WHAT THE TASK REQUIRES: In the passage on heat pumps, what efficiency does it say Japan is achieving?

SOURCE DOCUMENT:
-- START --

Cooking with natural gas releases all kinds of pollutants into your home and is a significant contributor to indoor air quality issues. Recent studies have linked the use of natural gas cooktops to increased rates of asthma and other respiratory illnesses.
If natural gas appliances have so many issues, why are they so prevalent? The simple answer is that they are cheap, easy to install and have the potential to last a long time without significant service. But they are not the only option.
The Case for Heat Pumps
Heat pumps don’t rely on combustion to operate. Instead, they use electricity and refrigerants to move heat from one area to another. Heat pumps are not new or revolutionary technology-we depend on them every day. That beer you just pulled from the fridge is cold because a heat pump moved the hot air out of your fridge.
Does your home have air-conditioning?
Air-conditioners are heat pumps. Heat pumps are everywhere: grocery stores, cars, airplanes, shopping malls, and the International Space Station all depend on heat pumps for regular operation. It is a time-tested and reliable technology.
Heat pumps are much more efficient than their gas counterparts. Because heat pumps move heat rather than generating it from combustion, they can be more than 100 percent efficient, as long as the electricity used by the pumps and compressors is less than the amount of energy the heat pump can transfer. Today’s heat pumps in the US are typically around 300 percent efficient. Japan, which has a more mature market with different refrigerants, is achieving 500 percent efficiency. Because heat pumps are powered by electricity, you can use solar panels to heat and cool your home and make hot water. Imagine the idea of cooling your home with the sun’s energy. It’s not science fiction; it’s a reality today.

-- END --

SUPPLIED MATERIAL:
-- START --

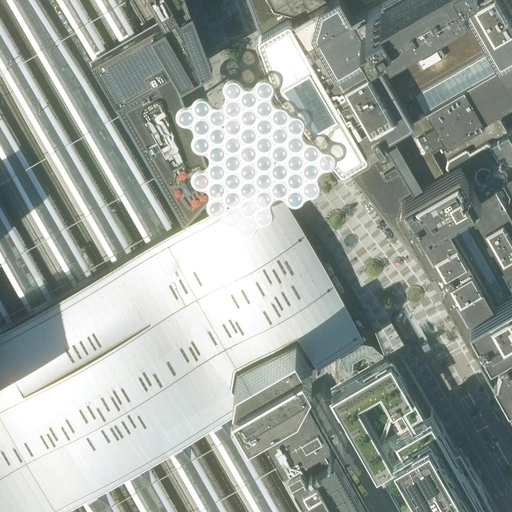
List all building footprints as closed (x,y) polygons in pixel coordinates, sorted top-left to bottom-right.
[(99,159),(146,242),(171,228),(129,156),(74,60),(36,0),(8,0),(55,82),(99,159)] [(59,0),(62,4),(92,55),(106,48),(78,0),(59,0)] [(157,0),(162,9),(164,13),(165,13),(165,14),(144,26),(134,32),(120,40),(106,48),(92,55),(92,56),(94,59),(116,98),(116,99),(128,92),(174,66),(175,66),(177,64),(182,72),(183,71),(213,54),(212,53),(210,47),(193,1),(192,0),(157,0)] [(97,0),(120,40),(134,32),(115,0),(97,0)] [(175,0),(175,1),(174,3),(172,5),(171,7),(171,8),(170,9),(170,10),(169,11),(169,12),(169,14),(169,16),(169,18),(170,20),(170,21),(171,22),(172,23),(172,25),(174,27),(177,33),(178,34),(179,36),(201,74),(203,79),(205,82),(207,85),(209,87),(210,89),(211,90),(212,92),(213,93),(214,95),(216,96),(217,98),(219,99),(221,101),(223,103),(225,104),(243,119),(257,129),(275,144),(278,146),(290,160),(291,161),(291,162),(304,184),(306,188),(312,199),(341,250),(365,292),(374,308),(379,317),(380,319),(383,323),(383,324),(384,325),(385,326),(386,327),(387,328),(388,329),(389,329),(390,330),(391,331),(392,331),(393,332),(394,332),(395,333),(396,333),(396,334),(397,334),(397,335),(398,335),(398,336),(399,336),(399,337),(400,337),(400,338),(414,329),(414,328),(413,327),(413,326),(413,325),(413,324),(413,323),(413,322),(413,321),(413,320),(414,320),(414,319),(414,318),(414,317),(414,316),(415,316),(415,315),(416,312),(416,309),(417,306),(418,303),(419,300),(419,299),(420,298),(420,297),(420,296),(420,295),(421,294),(421,292),(421,291),(421,290),(421,289),(421,288),(421,287),(421,286),(421,285),(421,284),(420,283),(420,282),(419,281),(419,280),(414,272),(404,255),(360,176),(356,169),(350,158),(346,151),(312,92),(289,52),(276,28),(273,23),(268,15),(259,0),(175,0)] [(351,174),(375,206),(382,202),(402,191),(413,185),(413,184),(414,184),(424,178),(441,169),(441,168),(441,169),(445,166),(446,166),(456,160),(456,159),(457,159),(458,159),(473,151),(473,150),(474,150),(486,143),(487,142),(502,134),(502,133),(503,133),(507,131),(504,125),(498,115),(496,111),(511,101),(511,0),(275,0),(272,2),(252,13),(258,30),(263,43),(265,47),(268,59),(273,71),(276,78),(281,85),(302,113),(309,121),(328,145),(328,146),(330,148),(336,155),(346,168),(351,174)] [(0,64),(49,152),(112,261),(131,250),(39,90),(0,19),(0,64)] [(336,141),(336,139),(336,138),(335,136),(333,134),(331,132),(329,131),(326,131),(324,130),(323,130),(322,129),(320,128),(318,125),(317,124),(315,123),(313,122),(310,121),(309,121),(308,121),(306,120),(305,118),(303,117),(303,116),(303,115),(302,113),(303,110),(303,109),(304,106),(305,104),(305,102),(305,101),(304,99),(302,97),(301,96),(300,95),(298,95),(295,94),(293,94),(291,93),(289,91),(287,89),(287,88),(285,86),(282,85),(281,85),(279,85),(277,85),(275,83),(274,82),(273,81),(272,79),(272,78),(271,76),(272,75),(272,73),(273,71),(274,69),(274,67),(274,65),(273,64),(272,62),(271,60),(269,59),(268,59),(266,58),(264,58),(261,59),(259,60),(258,62),(256,64),(255,65),(253,66),(252,67),(249,67),(247,67),(246,66),(244,65),(243,64),(241,62),(240,60),(237,59),(236,58),(234,58),(231,58),(229,59),(228,60),(226,61),(225,63),(225,66),(225,68),(225,69),(226,71),(226,72),(227,74),(227,76),(227,78),(226,79),(225,81),(224,82),(222,83),(222,84),(220,84),(218,85),(216,84),(214,84),(212,82),(211,81),(209,79),(207,77),(205,76),(204,76),(202,76),(200,76),(199,76),(197,78),(195,79),(193,81),(192,82),(191,83),(189,84),(185,84),(184,85),(182,85),(181,86),(179,88),(178,90),(178,92),(178,94),(178,96),(179,98),(180,99),(181,101),(183,102),(184,102),(185,102),(188,103),(190,103),(192,104),(193,105),(194,107),(195,109),(195,111),(195,112),(195,114),(194,117),(193,118),(193,121),(193,123),(194,124),(195,126),(195,127),(196,127),(198,129),(200,129),(203,130),(204,130),(207,131),(208,132),(209,133),(210,134),(210,136),(211,138),(210,141),(210,143),(208,145),(207,146),(205,147),(204,147),(203,147),(200,148),(199,148),(198,148),(196,149),(195,150),(194,152),(193,154),(193,156),(193,159),(193,160),(194,162),(196,163),(197,164),(199,165),(200,165),(203,166),(206,167),(207,168),(208,168),(210,171),(210,173),(210,175),(210,178),(208,181),(208,183),(208,186),(209,188),(211,190),(212,191),(213,192),(215,192),(218,193),(219,193),(222,194),(224,196),(225,197),(225,198),(226,199),(228,201),(231,202),(234,202),(235,202),(237,203),(239,205),(241,207),(242,208),(244,210),(246,211),(248,211),(250,211),(252,210),(253,209),(254,208),(255,207),(257,205),(259,203),(261,203),(262,202),(265,202),(267,201),(269,200),(270,199),(272,198),(272,196),(272,195),(273,193),(273,192),(272,190),(271,188),(271,186),(270,184),(271,182),(271,180),(272,179),(273,177),(275,176),(277,176),(279,175),(281,175),(282,176),(284,176),(285,177),(287,179),(288,181),(289,182),(290,183),(292,184),(293,184),(296,184),(298,184),(300,183),(302,181),(304,179),(304,178),(307,176),(309,176),(312,175),(313,175),(315,174),(317,173),(318,172),(319,171),(319,169),(320,167),(320,166),(320,164),(319,163),(318,160),(318,158),(318,156),(318,154),(320,151),(321,151),(322,150),(325,149),(328,149),(329,148),(330,148),(331,147),(333,146),(335,143),(335,142),(336,141)] [(128,92),(116,99),(184,218),(185,216),(216,184),(217,182),(199,134),(175,69),(175,66),(174,66),(128,92)] [(35,219),(72,283),(91,273),(15,138),(0,112),(0,153),(1,156),(15,182),(35,219)] [(426,271),(433,283),(429,296),(438,312),(440,314),(448,310),(453,318),(464,338),(470,348),(476,344),(477,345),(482,346),(489,348),(490,347),(511,334),(511,128),(507,131),(503,133),(502,133),(502,134),(487,142),(486,143),(474,150),(473,150),(473,151),(458,159),(457,159),(456,159),(456,160),(446,166),(445,166),(441,169),(441,168),(441,169),(424,178),(414,184),(413,184),(413,185),(402,191),(382,202),(375,206),(378,209),(387,221),(418,261),(426,271)] [(327,347),(331,345),(357,330),(350,315),(340,295),(332,278),(322,261),(312,243),(311,241),(302,225),(299,220),(296,217),(292,210),(290,207),(283,196),(272,179),(269,174),(199,212),(185,220),(171,228),(131,250),(112,261),(95,270),(91,273),(72,283),(63,288),(51,295),(27,309),(15,315),(10,318),(0,323),(0,511),(35,511),(51,503),(59,498),(64,496),(74,490),(85,484),(101,475),(128,459),(162,441),(171,435),(180,431),(211,413),(241,396),(243,391),(241,388),(242,387),(246,362),(266,348),(302,331),(310,345),(312,344),(316,353),(327,347)] [(0,260),(10,279),(27,309),(51,295),(34,264),(6,215),(0,203),(0,260)] [(0,323),(10,318),(0,299),(0,323)] [(300,384),(299,381),(310,361),(312,360),(318,356),(316,353),(312,344),(310,345),(302,331),(297,333),(295,335),(261,354),(246,362),(242,387),(249,399),(251,404),(253,408),(257,406),(262,414),(254,419),(284,471),(288,469),(311,511),(367,511),(335,455),(329,458),(324,449),(330,445),(329,444),(330,444),(330,443),(329,444),(329,443),(323,432),(322,432),(323,431),(322,431),(321,431),(322,430),(316,419),(315,420),(315,419),(316,419),(315,418),(315,419),(314,418),(315,418),(309,409),(309,407),(308,407),(308,406),(307,406),(308,405),(302,394),(301,395),(301,394),(301,393),(300,394),(300,393),(299,393),(295,387),(300,384)] [(476,344),(470,348),(480,365),(511,421),(511,334),(489,348),(482,346),(477,345),(476,344)] [(424,340),(421,342),(423,346),(424,348),(430,344),(427,339),(424,340)] [(412,474),(433,511),(490,511),(431,408),(423,413),(390,355),(331,389),(376,469),(409,450),(420,470),(412,474)] [(204,426),(254,511),(279,511),(224,414),(220,408),(201,419),(204,426)] [(166,448),(202,511),(226,511),(184,437),(180,431),(162,441),(166,448)] [(334,454),(330,448),(327,449),(325,450),(329,457),(331,456),(334,454)] [(174,511),(144,460),(140,453),(116,466),(120,474),(142,511),(174,511)] [(101,475),(74,490),(79,497),(87,511),(121,511),(105,482),(101,475)] [(59,498),(39,510),(39,511),(67,511),(64,506),(59,498)]
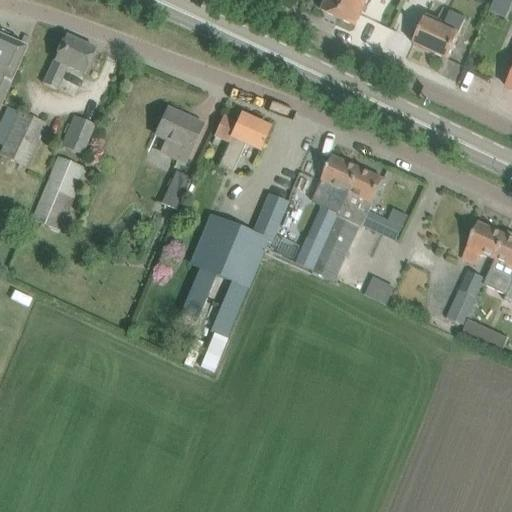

-- END --

SOLUTION: 500 percent efficiency.